IDENTIFICATION NUMBERS AND RATINGS
CAS
(Chemical Abstract Services)
Methane-74-82-8
STCC
(Standard Transportation Commodity Code)
Methane—4905755
UN/NA
(United Nations/North America)
Methane—1971, pressurized gas; 1972, liquefied gas Natural gas—1971, pressurized gas; 1972, liquefied gas
CHRIS
(Chemical Hazard Response Information System)
Methane—MTH
DOT
(U.S. Department of Transportation)
Methane—Flammable gas
NFPA 704 Rating Methane—1-4-0
Natural gas—1-4-0, gas; 3-4-1, liquefied gas
IMO
(International Maritime Organization)
Methane—Flammable gas, 2.0
FIRE SCENARIO
If a natural gas or methane container of any type is leaking and the gas is burning, do not extinguish the flame unless the flow of gas can be stopped immediately. The proper way to fight any gas fire is to stop the flow of gas. If the leaking container is isolated from people and property, no system is threatened, and the environment is not being harmed, the best tactic may be to allow the fire to continue to burn until the product is used up or the flow can be stopped safely. The extinguishment of the flame of burning natural gas as it escapes from a broken pipeline can cause the buildup of flammable gas and a possible devastating explosion.

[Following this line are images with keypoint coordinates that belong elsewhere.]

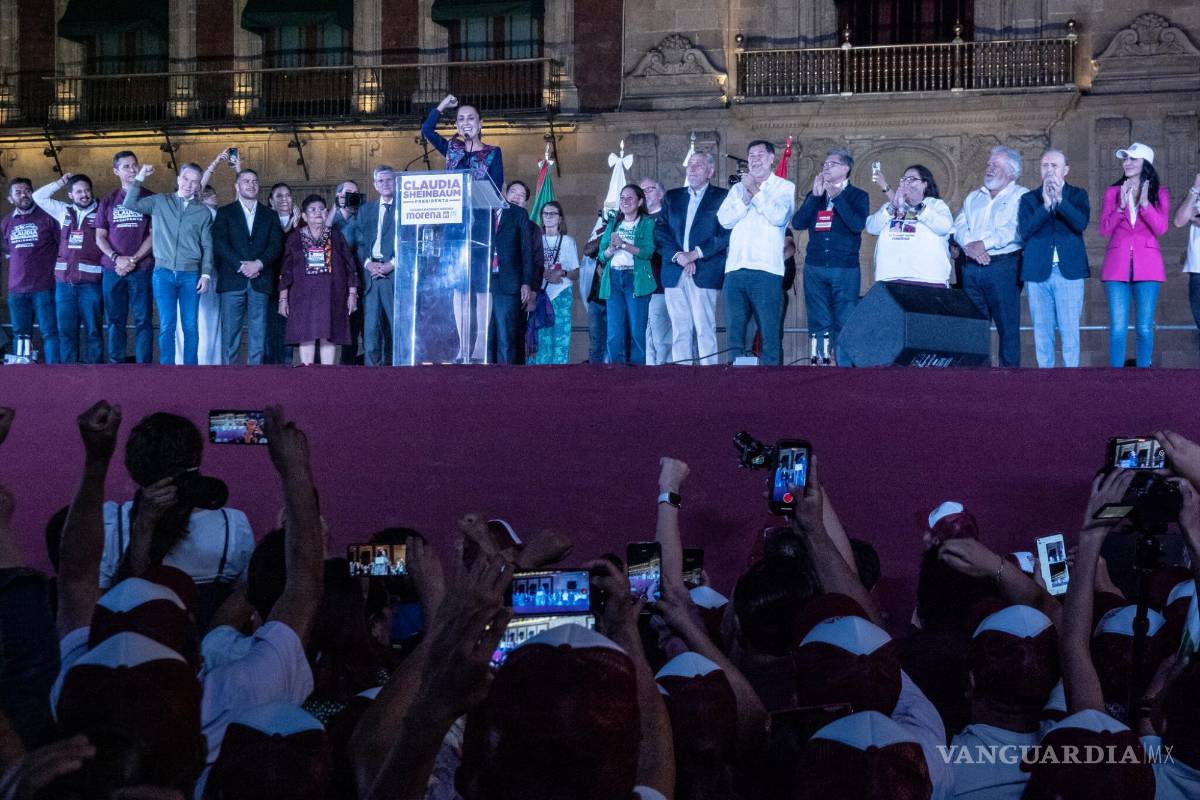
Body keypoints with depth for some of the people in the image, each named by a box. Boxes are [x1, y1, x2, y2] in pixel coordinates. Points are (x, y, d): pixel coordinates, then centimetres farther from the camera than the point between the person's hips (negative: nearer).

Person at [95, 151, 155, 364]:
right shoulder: (108, 201, 13)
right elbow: (100, 237, 10)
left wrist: (133, 260, -10)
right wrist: (116, 258, -7)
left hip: (142, 268, -2)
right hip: (113, 269, 3)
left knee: (143, 320, -4)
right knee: (115, 320, 3)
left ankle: (143, 364, -4)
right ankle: (116, 363, 7)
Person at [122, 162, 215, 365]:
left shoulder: (203, 212, 8)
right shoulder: (159, 202, 7)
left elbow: (207, 246, 8)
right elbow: (130, 205, 0)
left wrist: (206, 274, -1)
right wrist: (139, 178, -4)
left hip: (191, 275, 1)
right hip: (163, 273, -1)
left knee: (191, 326, 0)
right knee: (167, 326, -4)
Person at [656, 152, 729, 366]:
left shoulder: (721, 197, 6)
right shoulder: (672, 197, 18)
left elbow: (725, 234, -5)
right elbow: (660, 231, 9)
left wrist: (694, 254, -11)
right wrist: (678, 256, -7)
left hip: (705, 274, -4)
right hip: (674, 274, 4)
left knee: (705, 329, -9)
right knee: (679, 330, 2)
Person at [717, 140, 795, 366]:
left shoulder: (784, 187, 8)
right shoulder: (738, 188, 20)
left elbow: (779, 217, -9)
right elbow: (724, 219, 6)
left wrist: (756, 191, -4)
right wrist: (746, 196, -6)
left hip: (766, 270, -4)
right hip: (735, 269, 4)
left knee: (770, 334, -6)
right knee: (734, 333, 4)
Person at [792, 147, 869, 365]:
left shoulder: (858, 196, 5)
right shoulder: (814, 196, 16)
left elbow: (857, 225, -13)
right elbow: (798, 223, 2)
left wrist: (836, 196, -12)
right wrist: (815, 196, -5)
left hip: (845, 268, -3)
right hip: (815, 267, 4)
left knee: (845, 323, -6)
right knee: (818, 323, 3)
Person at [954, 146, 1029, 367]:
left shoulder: (1021, 196, 2)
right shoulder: (973, 197, 22)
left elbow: (1015, 230, -13)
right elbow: (959, 227, 10)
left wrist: (984, 244, -16)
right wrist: (969, 246, -10)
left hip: (1003, 266, -5)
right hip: (973, 267, 6)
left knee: (1008, 327, -6)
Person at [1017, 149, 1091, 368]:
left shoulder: (1078, 195, 9)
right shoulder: (1029, 198, 11)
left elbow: (1081, 223, -9)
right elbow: (1024, 231, -4)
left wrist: (1060, 200, -16)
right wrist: (1046, 205, -13)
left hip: (1069, 270, -1)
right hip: (1038, 271, 1)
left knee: (1069, 329, -4)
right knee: (1042, 331, 2)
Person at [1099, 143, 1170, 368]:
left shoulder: (1159, 193, 7)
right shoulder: (1113, 192, 9)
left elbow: (1161, 228, -6)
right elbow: (1104, 230, 1)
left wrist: (1145, 203, -16)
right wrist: (1121, 206, -13)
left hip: (1147, 265, 0)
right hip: (1117, 265, 1)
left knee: (1145, 328, -1)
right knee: (1118, 328, -4)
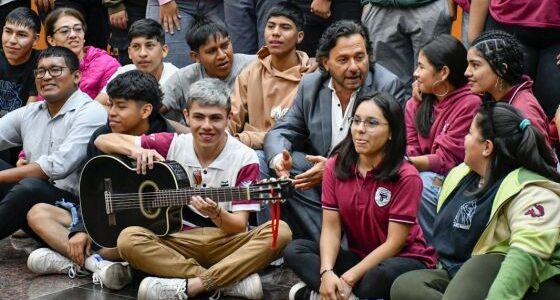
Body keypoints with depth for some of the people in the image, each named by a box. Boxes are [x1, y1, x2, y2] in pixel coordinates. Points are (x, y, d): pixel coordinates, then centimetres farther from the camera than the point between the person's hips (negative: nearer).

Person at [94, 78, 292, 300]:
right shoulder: (172, 145, -2)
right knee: (128, 239, -28)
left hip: (226, 242, -1)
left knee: (279, 232, -29)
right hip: (177, 241, 1)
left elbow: (239, 226, -9)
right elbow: (102, 140, 3)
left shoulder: (244, 159, -6)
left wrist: (217, 214, -31)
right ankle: (231, 280, -29)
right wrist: (136, 151, -17)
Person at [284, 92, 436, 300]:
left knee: (379, 277, -39)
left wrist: (348, 279, -25)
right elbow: (331, 227, -6)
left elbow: (393, 243, -19)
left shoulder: (406, 177, -18)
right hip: (357, 256, 5)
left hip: (402, 260, -5)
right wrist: (327, 273, -25)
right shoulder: (335, 166, -3)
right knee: (294, 251, -15)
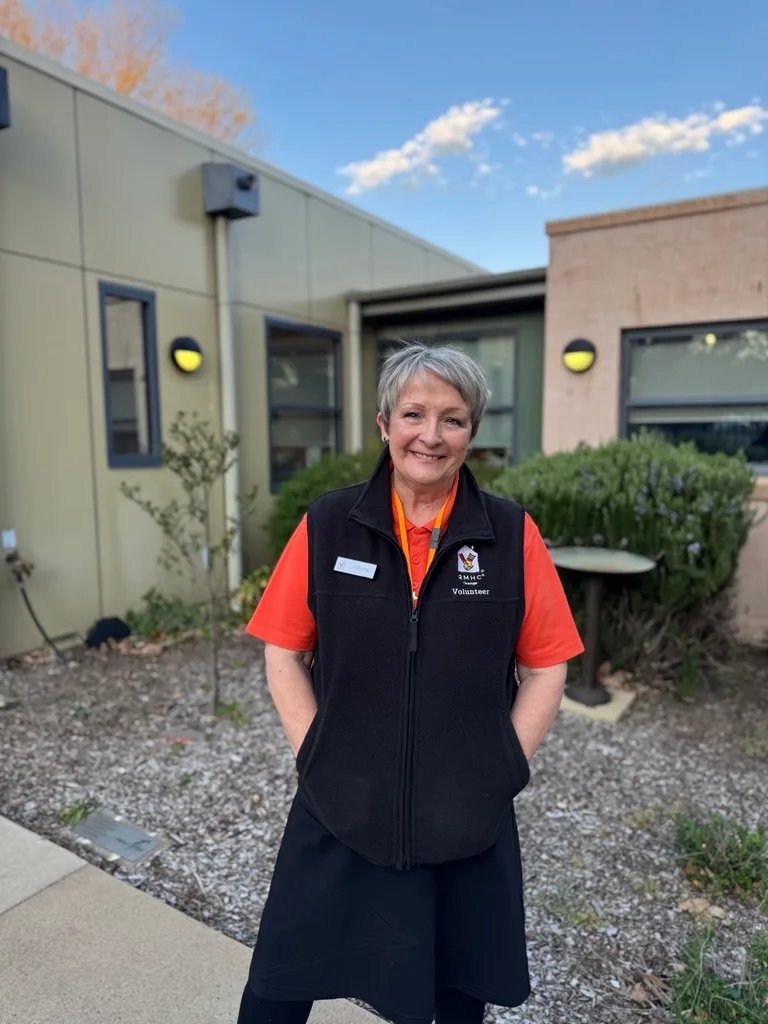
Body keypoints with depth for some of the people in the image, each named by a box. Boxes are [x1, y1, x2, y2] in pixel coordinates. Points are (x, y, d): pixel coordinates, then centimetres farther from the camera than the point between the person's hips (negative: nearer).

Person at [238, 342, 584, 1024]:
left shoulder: (512, 534, -8)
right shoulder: (327, 524, -7)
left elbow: (546, 667, -1)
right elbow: (284, 653, -1)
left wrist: (502, 773, -5)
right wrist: (315, 757, -6)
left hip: (469, 822, 1)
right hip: (338, 815, 0)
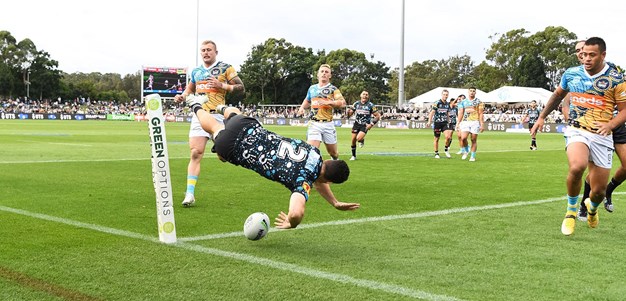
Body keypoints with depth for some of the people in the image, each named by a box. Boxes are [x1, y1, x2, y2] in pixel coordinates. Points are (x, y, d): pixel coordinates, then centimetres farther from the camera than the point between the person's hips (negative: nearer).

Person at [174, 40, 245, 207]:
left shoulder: (225, 68, 3)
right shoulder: (196, 71, 17)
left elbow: (240, 87, -1)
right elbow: (190, 88, 32)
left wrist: (222, 85, -14)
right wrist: (183, 96, 10)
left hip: (217, 114, -3)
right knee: (195, 153, -7)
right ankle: (190, 193, -9)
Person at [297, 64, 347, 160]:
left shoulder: (333, 89, 1)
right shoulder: (312, 88, 13)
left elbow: (343, 103, -14)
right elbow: (307, 101, 33)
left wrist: (328, 102, -26)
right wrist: (302, 108, 13)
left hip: (328, 124, -1)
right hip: (314, 124, 2)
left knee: (333, 152, 12)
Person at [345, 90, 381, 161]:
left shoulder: (371, 105, -8)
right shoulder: (356, 104, 0)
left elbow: (377, 116, -4)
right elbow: (349, 114, 4)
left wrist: (371, 124, -13)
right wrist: (348, 112, -21)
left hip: (365, 125, -3)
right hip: (356, 124, 3)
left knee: (359, 138, -24)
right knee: (353, 140, 0)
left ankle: (362, 141, 14)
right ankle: (353, 156, 20)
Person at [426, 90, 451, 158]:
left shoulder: (447, 104, 8)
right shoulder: (437, 103, -9)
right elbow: (432, 112, -13)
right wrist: (429, 121, -22)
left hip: (444, 122, 4)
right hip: (437, 122, -4)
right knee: (437, 138, 4)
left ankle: (446, 150, 6)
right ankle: (436, 153, 16)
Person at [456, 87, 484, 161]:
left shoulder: (479, 102, 4)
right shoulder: (463, 102, 11)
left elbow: (480, 114, 1)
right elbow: (460, 113, 11)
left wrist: (482, 124, -5)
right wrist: (458, 123, 3)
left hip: (475, 122, -1)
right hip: (465, 122, 2)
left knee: (474, 140, 0)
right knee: (463, 138, -15)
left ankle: (473, 156, 9)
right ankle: (466, 151, 12)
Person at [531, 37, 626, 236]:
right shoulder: (571, 74, 4)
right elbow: (558, 95, 22)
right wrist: (541, 117, 22)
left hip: (602, 137, 0)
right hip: (577, 131, 0)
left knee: (599, 191, 3)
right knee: (577, 167, -33)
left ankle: (592, 208, 44)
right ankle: (571, 211, -7)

If the container is releasing liquefied natural gas and it has ignited, the same rule applies. The flow of fuel must be stopped before the flame is extinguished, and the remaining released gas should be allowed to burn off if it poses no life danger and does not threaten to cause the leaking container to BLEVE. Since all cryogenic containers are giant insulated bottles, a flame contacting the outer skin may not affect the gas inside over a short period of time. Likewise, water applied to a cryogenic container will not keep the contents cool because of the insulation effect and because the contained liquid is already more than 400°F colder than the water. However, water applied near the leak will freeze almost instantly, and the leak may be plugged. This may or may not be desirable, depending on the amount of pressure rise of the gas within the container. Water applied to any pool of liquefied natural gas will warm up the water rapidly (as the water freezes), causing very rapid evolution of explosive gas.
PROTECTIVE CLOTHING AND EQUIPMENT
No special clothing is required for contact with methane and/or natural gas, but if an emergency responder enters an atmosphere containing either of these gases within its flammable range, protective clothing that will protect him/her from burning gas should be worn. There is no protective clothing to prevent harm from an explosion of either of these gases. Even though both gases are nontoxic, positive-pressure, self-contained breathing apparatus should be worn to provide emergency responders with the proper oxygen level. Where the liquefied gas might be encountered, protective clothing, gloves, shoes, and eye and face protection must be worn to prevent contact with tlte skin. Any article of clothing that comes in contact with the liquefied gas will freeze, stiffen, and shatter at the slightest pressure.
FIRST AID
For inhalation, move the victim to fresh air and keep him/her quiet and warm. Administer artificial respiration if breathing becomes difficult or has stopped. Seek medical attention immediately.
For skin contact with the liquefied gas, remove all contaminated clothing carefully to avoid damage to the skin and wash affected areas gently with large amounts of cool to lukewarm water. Never use hot water where frostbite may have occurred. Immediate medical attention is necessary.
For eye contact, flush the eyes immediately with cool to lukewarm water for at least 15 minutes, occasionally lifting the eyelids. Again, seek medical attention immediately.